In a project that I am currently involved, we needed to authenticate with Google Analytics in order to query statistics. As you may know currently Google supports three authentication mechanisms to allow other applications to authenticate on someone’s behalf.

  • ClientLogin: You give your username, password and the application does the rest for you. I don’t think there are still people out there who can give away their passwords to applications to be used on their behalf.
  • AuthSub: Google’s proprietary authorization API, just available as an alternative to OAuth.
  • OAuth: Provides authorization for all Google APIs and Google also suggests to migrate application that uses to OAuth.

As can be seen from the list that there are not so many logical alternatives, the suggested way is to use OAuth which is also an open standard. After deciding which authorization API to use, I used some time to investigate the usage and find some practical examples. However I could not find anything that fits to my needs completely.

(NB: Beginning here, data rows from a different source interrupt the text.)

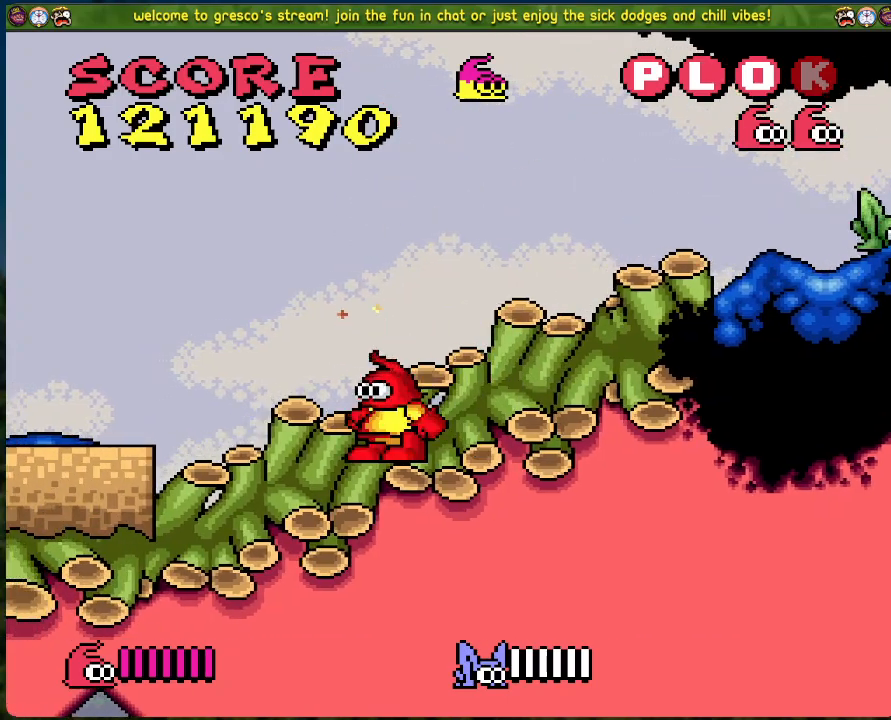
{"buttons": ["DPAD_RIGHT"], "left_stick": "center", "events": [[134, "A", "up"], [134, "DPAD_RIGHT", "up"], [184, "X", "down"], [301, "X", "up"], [335, "DPAD_RIGHT", "down"]]}
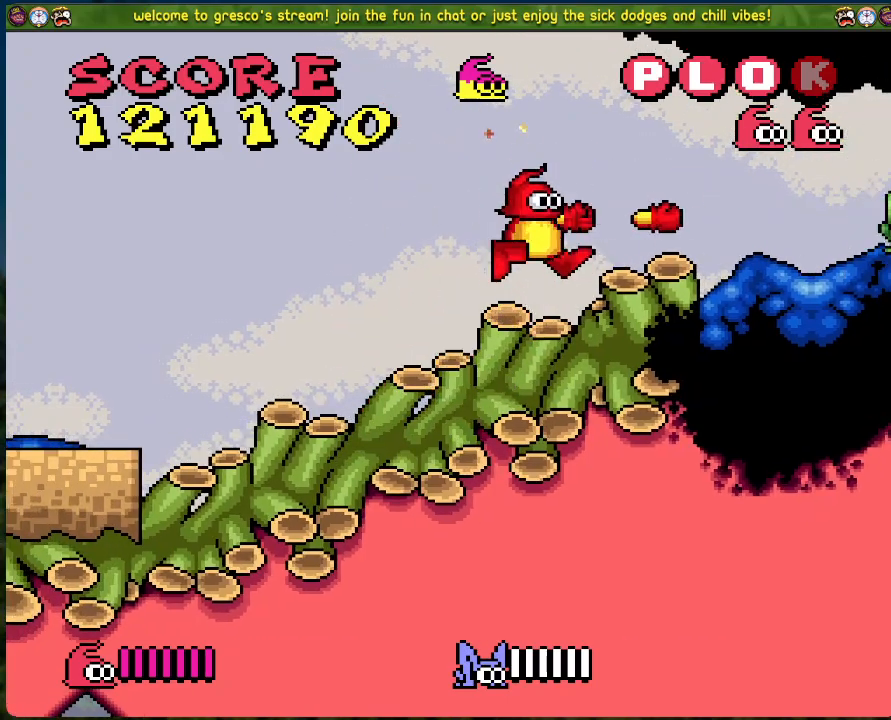
{"buttons": [], "left_stick": "center", "events": [[33, "DPAD_RIGHT", "up"], [234, "A", "down"], [317, "DPAD_RIGHT", "down"], [351, "A", "up"], [384, "DPAD_RIGHT", "up"], [401, "X", "down"], [485, "X", "up"]]}
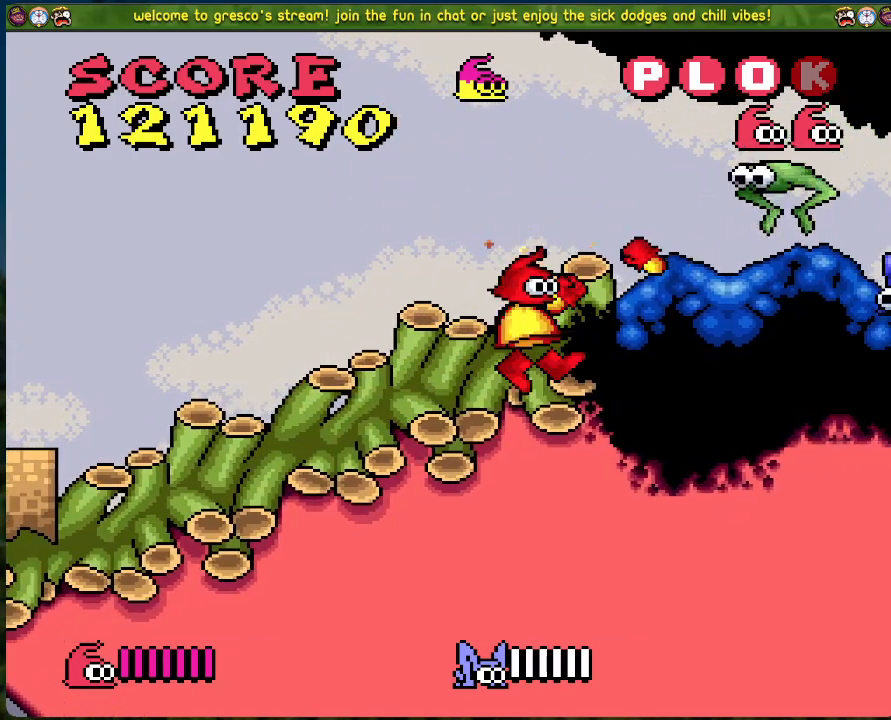
{"buttons": [], "left_stick": "center", "events": []}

  • I found one but that was using gdata v1.
  • I found another one but it was not using Django.
  • I found one that uses Django but I did not like the way it is designed.

Anyway, I decided to write my own. I spent some time thinking the best way to implement something that is pluggable and does not do stupid redirects between views and I decided to write a decorator that can be applied to Django views. I mainly choose to do so because of the following reasons, please comment on it if you think my reasoning is not right or there is a better way to do it.

  • It is declarative, means; it is pluggable
  • It is clean, it does not pollutes the actual view code
  • In place configuration, you can also accompany the configuration while applying it

So what I did was;

  • Creating a decorator to do the authorization
  • Creating a helper containing functions to load/save received tokens
  • Applying the decorators wherever necessary

The following is the source of the decorator.

  • It checks if there is an access token matching the provided settings
    • If so return the original view function
    • If not check if there is a matching request token
      • If so upgrade the request token to an access token and return the original view function
      • If not get a request token, redirect to the generated authorization url while setting the callback url to the url of the about to be executed view

What is important is that, after a successful authorization the user will return to this view again since we are setting the callback url accordingly before redirecting the user to Google.

import logging
try:
    from functools import wraps
except ImportError:
    from django.utils.functional import wraps

from django.utils.decorators import available_attrs

import gdata

from helpers import *

logger = logging.getLogger(__name__)

def secure_with_gauth(view_func=None, token_prefix='default', scopes=['https://docs.google.com/feeds/'],
                      consumer_key='anonymous', consumer_secret='anonymous', consumer_source = 'www.foo.com',
                      error_callback=None):
    """
    Wraps the actual view method and makes authorization for google services according to the paremters provided.
    """
    def decorator(view_func):

        @wraps(view_func, assigned=available_attrs(view_func))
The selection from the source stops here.